[Opening Study material section]
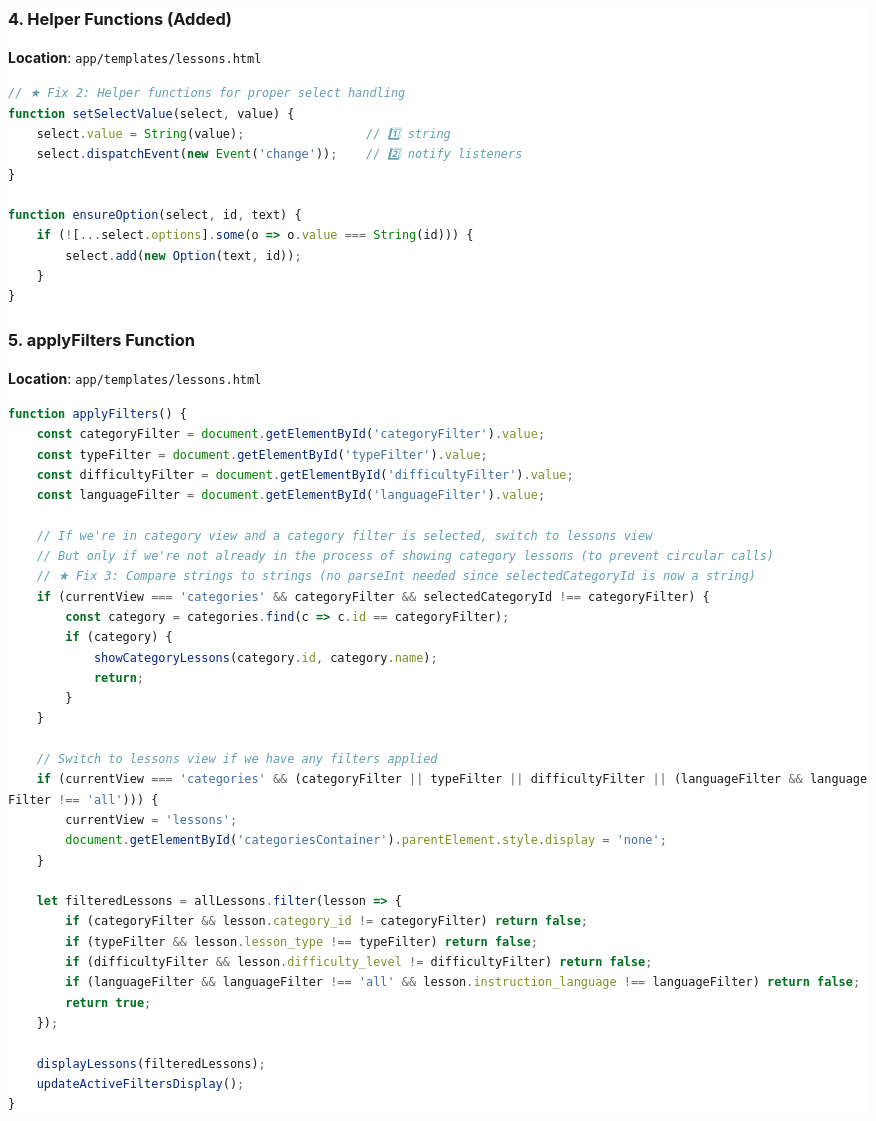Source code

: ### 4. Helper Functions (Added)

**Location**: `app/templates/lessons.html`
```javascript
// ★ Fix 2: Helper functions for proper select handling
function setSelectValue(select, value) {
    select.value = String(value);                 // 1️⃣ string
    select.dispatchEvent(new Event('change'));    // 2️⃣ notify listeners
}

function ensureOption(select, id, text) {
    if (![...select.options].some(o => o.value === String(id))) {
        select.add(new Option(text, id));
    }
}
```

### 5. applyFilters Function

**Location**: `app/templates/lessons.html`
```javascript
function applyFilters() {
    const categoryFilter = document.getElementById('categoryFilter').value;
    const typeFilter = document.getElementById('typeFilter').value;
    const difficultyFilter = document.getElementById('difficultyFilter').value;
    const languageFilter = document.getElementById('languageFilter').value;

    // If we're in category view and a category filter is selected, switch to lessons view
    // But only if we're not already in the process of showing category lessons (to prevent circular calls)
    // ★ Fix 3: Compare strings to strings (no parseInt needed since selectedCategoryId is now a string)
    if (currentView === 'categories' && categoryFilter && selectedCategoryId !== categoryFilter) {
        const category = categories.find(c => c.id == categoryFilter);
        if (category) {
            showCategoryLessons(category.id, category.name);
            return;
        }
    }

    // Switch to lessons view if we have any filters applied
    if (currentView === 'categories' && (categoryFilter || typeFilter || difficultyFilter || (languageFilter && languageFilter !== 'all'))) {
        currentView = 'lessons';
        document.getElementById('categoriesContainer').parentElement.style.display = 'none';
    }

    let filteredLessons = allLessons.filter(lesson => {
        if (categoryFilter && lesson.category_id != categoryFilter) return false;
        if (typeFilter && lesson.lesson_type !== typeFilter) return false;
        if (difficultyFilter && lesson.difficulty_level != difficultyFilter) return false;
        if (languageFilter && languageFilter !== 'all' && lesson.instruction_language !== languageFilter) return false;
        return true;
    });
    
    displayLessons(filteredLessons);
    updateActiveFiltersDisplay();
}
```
[Closing Study material section]
[Opening Study material section]
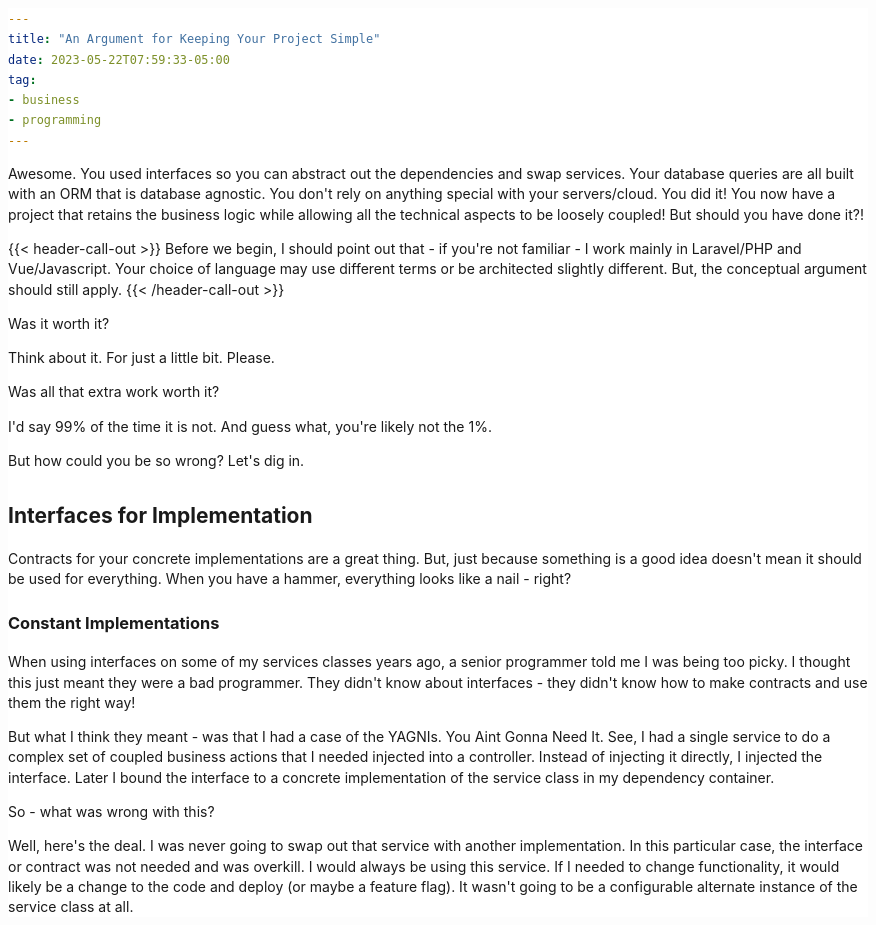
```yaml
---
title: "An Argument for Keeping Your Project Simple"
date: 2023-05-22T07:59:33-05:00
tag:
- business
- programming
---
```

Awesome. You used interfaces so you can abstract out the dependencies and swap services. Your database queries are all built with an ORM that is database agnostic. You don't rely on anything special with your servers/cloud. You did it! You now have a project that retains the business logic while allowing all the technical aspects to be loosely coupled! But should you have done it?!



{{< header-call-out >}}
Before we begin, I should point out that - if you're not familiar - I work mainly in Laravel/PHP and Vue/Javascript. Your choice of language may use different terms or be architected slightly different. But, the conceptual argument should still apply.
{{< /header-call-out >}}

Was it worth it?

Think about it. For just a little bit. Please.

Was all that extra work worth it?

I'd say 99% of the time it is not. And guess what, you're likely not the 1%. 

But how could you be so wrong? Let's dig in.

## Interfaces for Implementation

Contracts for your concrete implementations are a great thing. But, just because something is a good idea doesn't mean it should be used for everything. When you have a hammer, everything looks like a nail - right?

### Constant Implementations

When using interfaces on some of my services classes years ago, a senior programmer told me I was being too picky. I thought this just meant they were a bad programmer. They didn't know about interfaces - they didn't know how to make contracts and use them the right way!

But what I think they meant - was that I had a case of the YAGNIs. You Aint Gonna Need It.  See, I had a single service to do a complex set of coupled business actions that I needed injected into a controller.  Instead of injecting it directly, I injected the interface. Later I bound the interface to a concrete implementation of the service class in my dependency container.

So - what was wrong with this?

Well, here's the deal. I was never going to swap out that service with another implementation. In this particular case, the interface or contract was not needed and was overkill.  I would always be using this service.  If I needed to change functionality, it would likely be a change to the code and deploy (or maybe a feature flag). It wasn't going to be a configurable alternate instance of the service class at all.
[Closing Study material section]
Find each line above that contains "difficultyFilter", and copy those lines.

    const difficultyFilter = document.getElementById('difficultyFilter').value;
    if (currentView === 'categories' && (categoryFilter || typeFilter || difficultyFilter || (languageFilter && languageFilter !== 'all'))) {
        if (difficultyFilter && lesson.difficulty_level != difficultyFilter) return false;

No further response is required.